> **Assigned task 1**
Reproduce everything from "What this all" down to "filed the suit." in the Light of Motiram article, word for word.
> **Assigned task 2**
Answer these from the Light of Motiram article:
(a) In what month did Sony announce it was suing Tencent?
(b) From which two stores did Tencent remove the game's pages a month after Sony filed?
(c) Since what month have the game's social media accounts and Discord gone without updates?
──────── Source text ────────
Back in November last year, Tencent revealed a game called Light of Motiram that was almost comically obviously lifting its entire aesthetic from Sony’s Horizon game series. At the time we suggested the game was obviously a lawsuit waiting to happen, and sure enough in July this year Sony announced it was suing Tencent over the “slavish clone.” Now, it appears that case has been quietly settled behind the scenes.

As reported by The Verge, a court document reveals that the case is over, all parties are paying their own costs, and—as so often seems to be the case—the settlement is “confidential.” Which is to say, we’ll never find out what was agreed, but can draw inference from the fact that the game’s Steam page remains deleted.

At the time of the reveal, Light of Motiram was hilariously obviously knocking off Horizon Zero Dawn. Every detail of the promo shots could be mistaken for a new entry in Guerrilla Games’ series, from setting to player character to robo-animal creature design. Sony claimed in its lawsuit that the company had recently declined to collaborate with Tencent on a new Horizon game, and soon after Tencent revealed their remarkably familiar game anyway.

© Tencent

The creature designs were especially egregious, making Palworld look like a font of creativity:

© Tencent / Sony / Kotaku

A month after Sony filed, Tencent removed the store pages for Motiram from both Steam and the Epic Game Store, which didn’t look wholly innocent. Developers Polaris Quest also had previously started removing the most overt images and language, trying to portray a far more generic-looking game. This was thought at the time to perhaps be an effort to convince Sony to settle, but perhaps was laying the groundwork for Tencent’s attempt to have the case dismissed on the basis that Sony couldn’t claim a “monopoly on genre conventions” from a “well-trodden corner of popular culture.”

Jump forward to today, and it seems the two companies have agreed to stop fighting and play in their own sections of the yard. In a statement provided to The Verge, Tencent said “SIE and Tencent are pleased to have reached a confidential resolution and will have no further public comment on this matter.”

What this all means will perhaps become more clear if Light of Motiram restores its store pages or resumes updates. Its website still has links to the long-deleted Steam store page, but its various social media accounts and Discord haven’t been updated since March, notably months before Sony filed the suit.
──────── Listed entries ────────
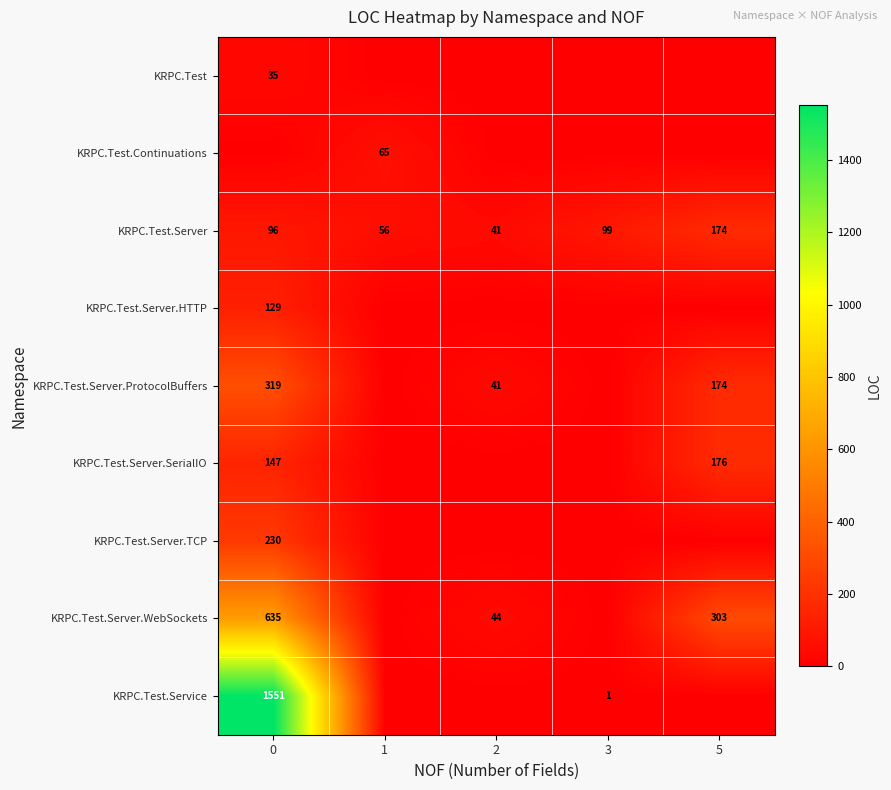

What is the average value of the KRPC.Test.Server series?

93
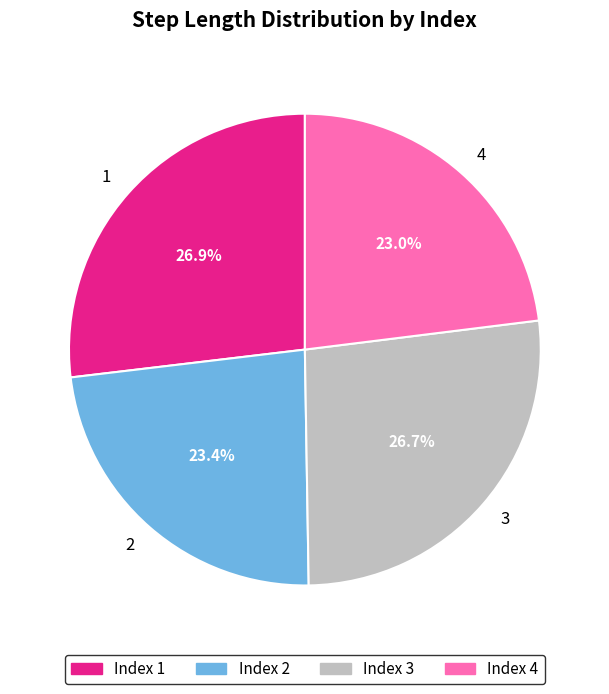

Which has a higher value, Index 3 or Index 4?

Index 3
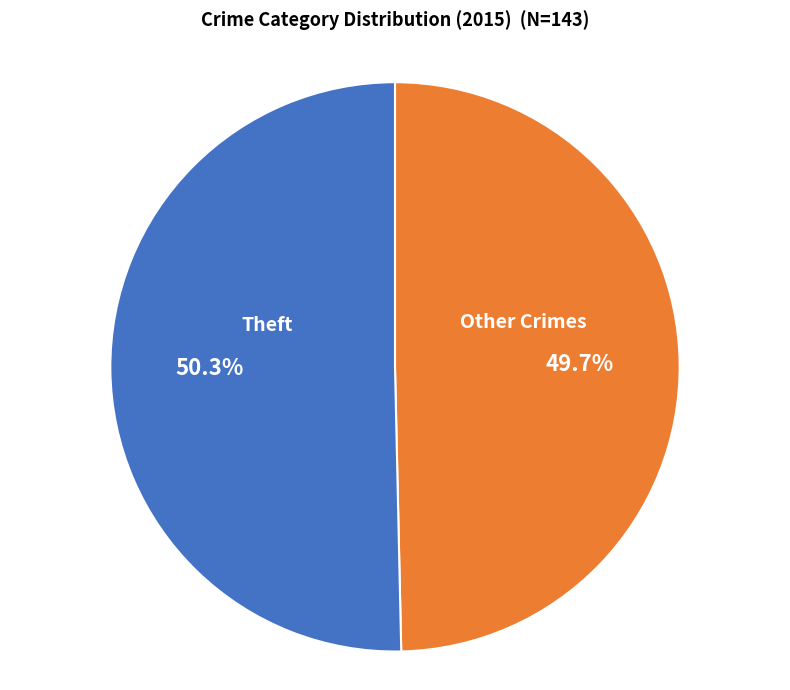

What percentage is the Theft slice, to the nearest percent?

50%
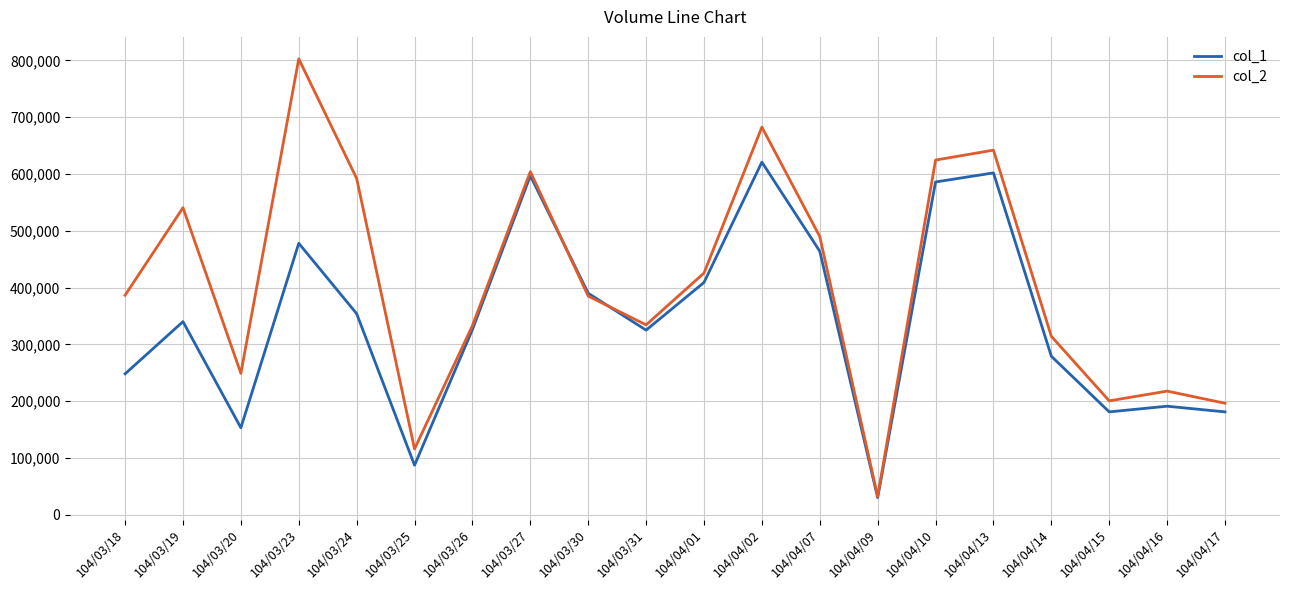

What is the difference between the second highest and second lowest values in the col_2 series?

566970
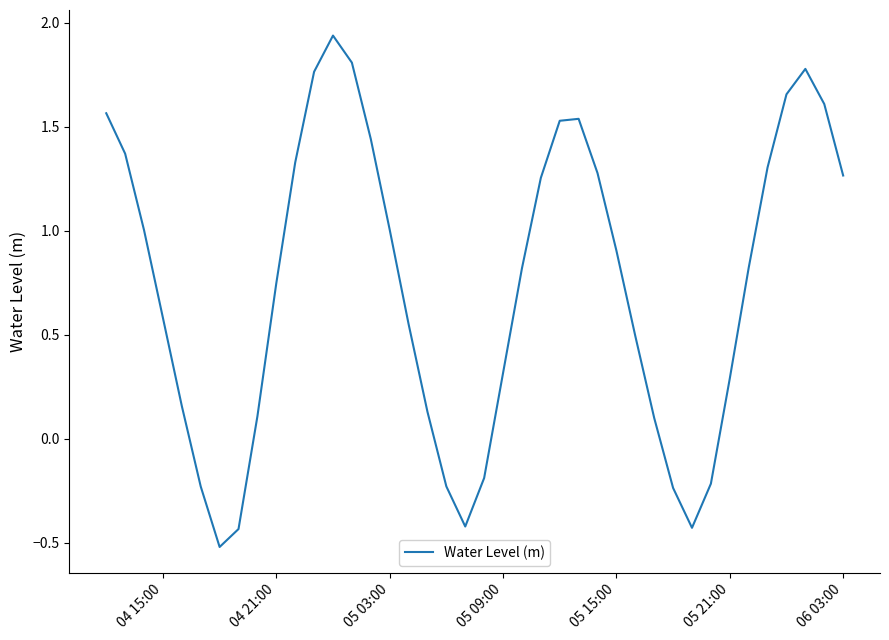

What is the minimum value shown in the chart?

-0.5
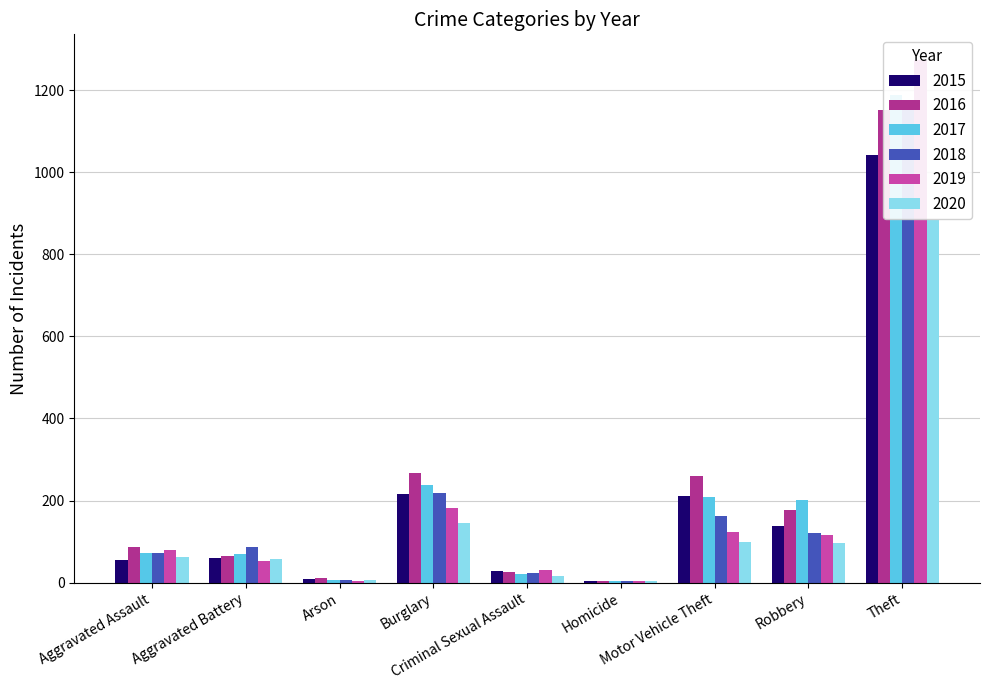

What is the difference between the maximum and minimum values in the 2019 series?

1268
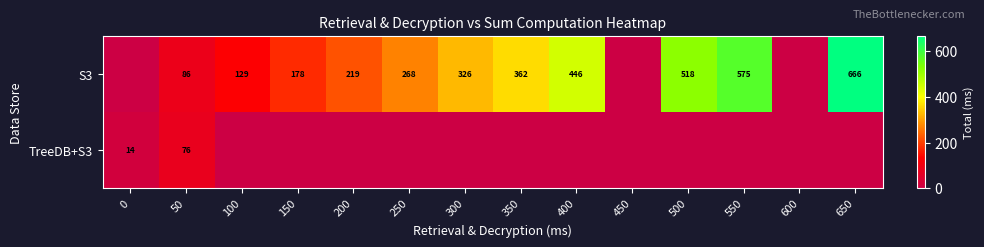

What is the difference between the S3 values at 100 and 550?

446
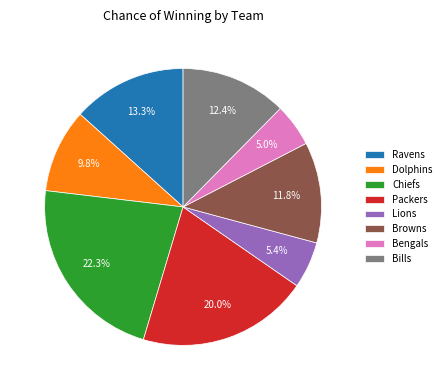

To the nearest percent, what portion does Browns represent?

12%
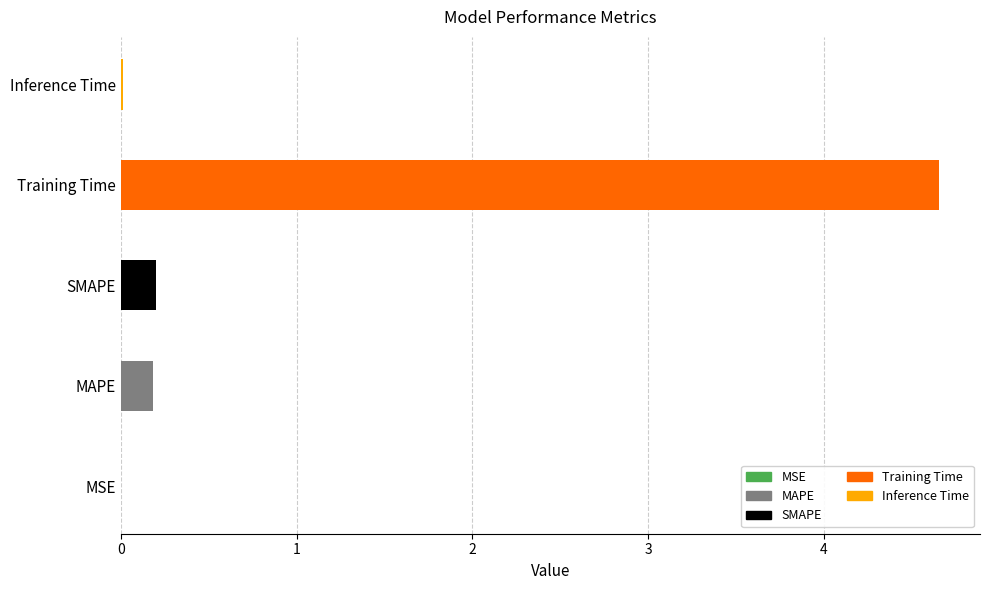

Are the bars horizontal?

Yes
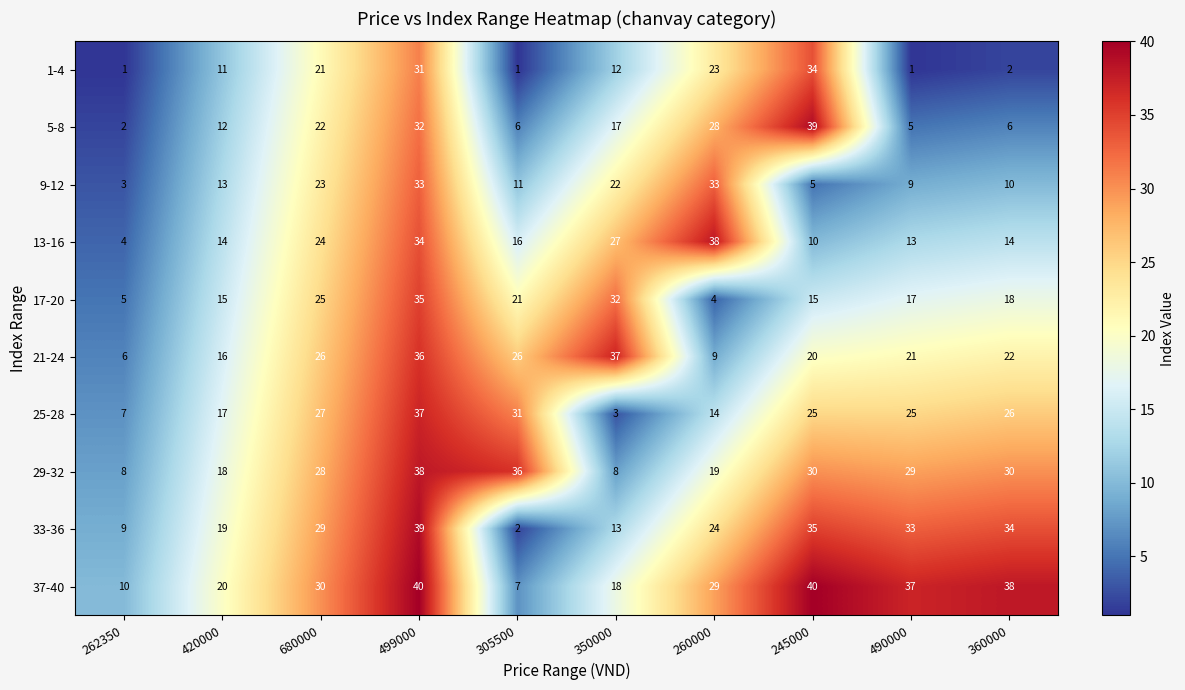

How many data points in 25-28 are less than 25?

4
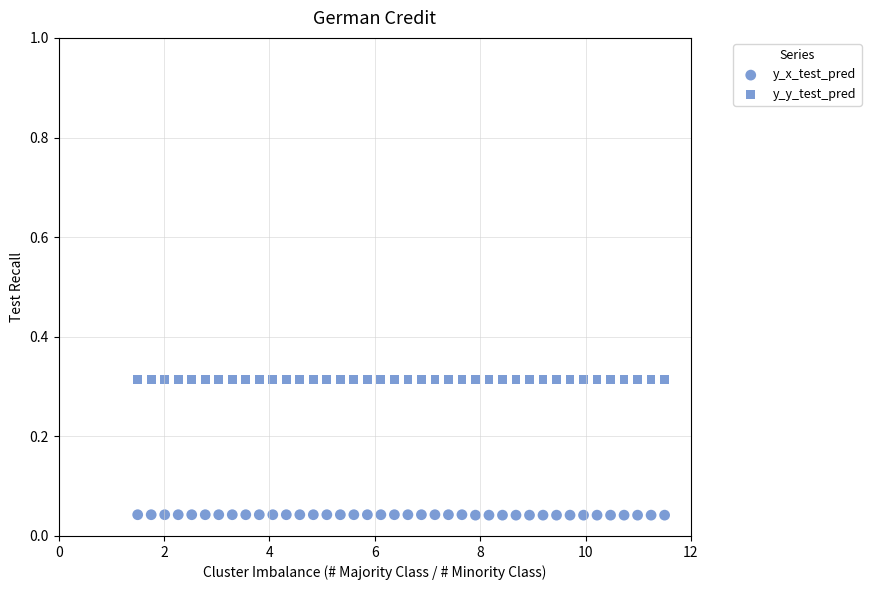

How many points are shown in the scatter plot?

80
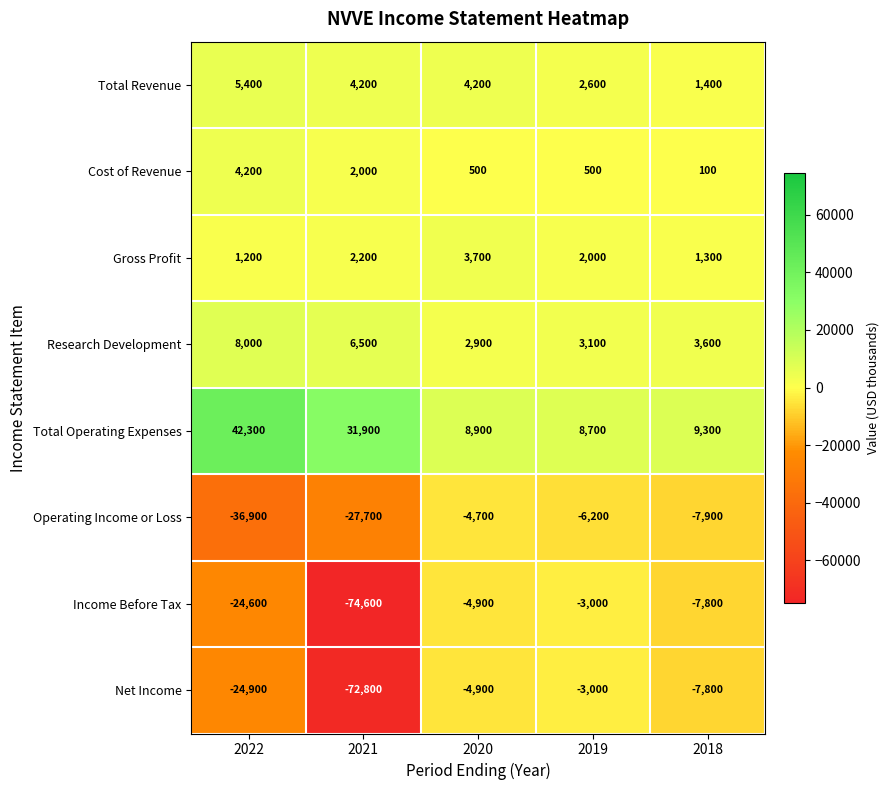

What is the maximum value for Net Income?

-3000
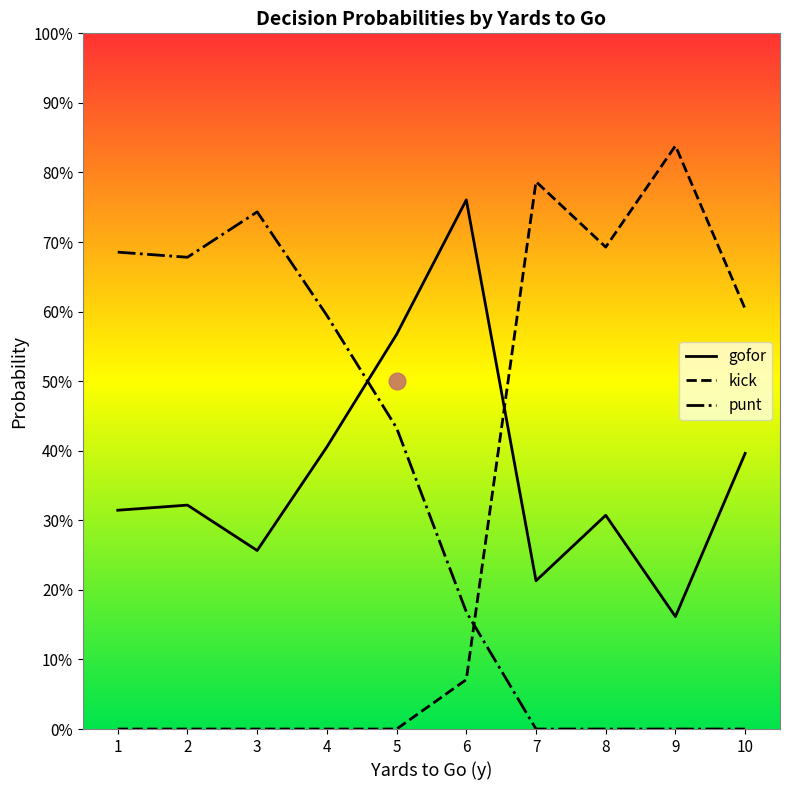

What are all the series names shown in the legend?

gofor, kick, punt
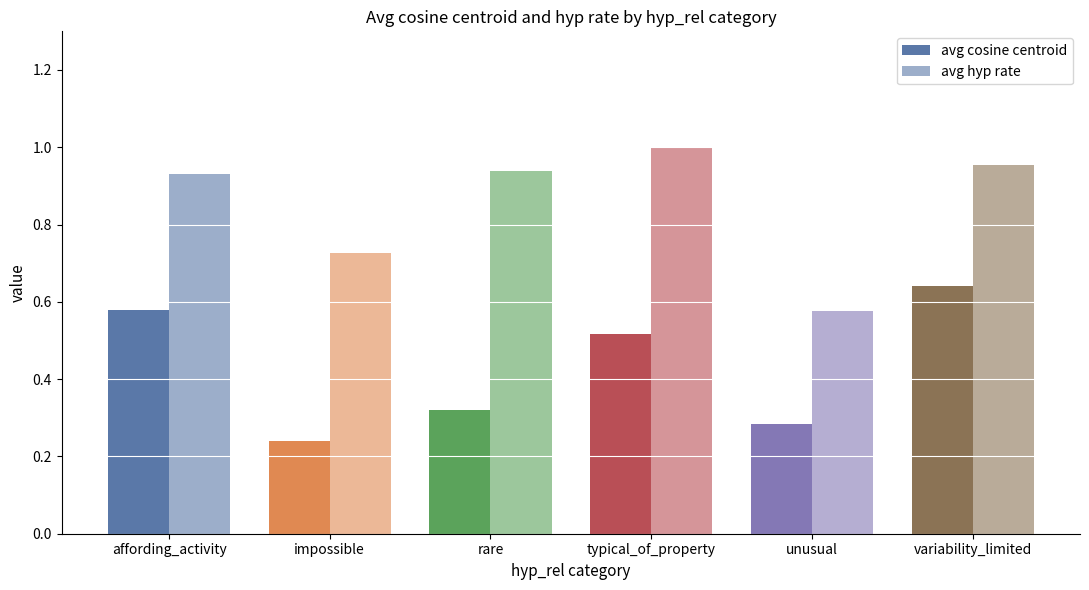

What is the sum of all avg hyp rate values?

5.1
────────
> **Written solution 1**
What this all means will perhaps become more clear if Light of Motiram restores its store pages or resumes updates. Its website still has links to the long-deleted Steam store page, but its various social media accounts and Discord haven’t been updated since March, notably months before Sony filed the suit.

> **Written solution 2**
(a) July
(b) Steam and the Epic Game Store
(c) March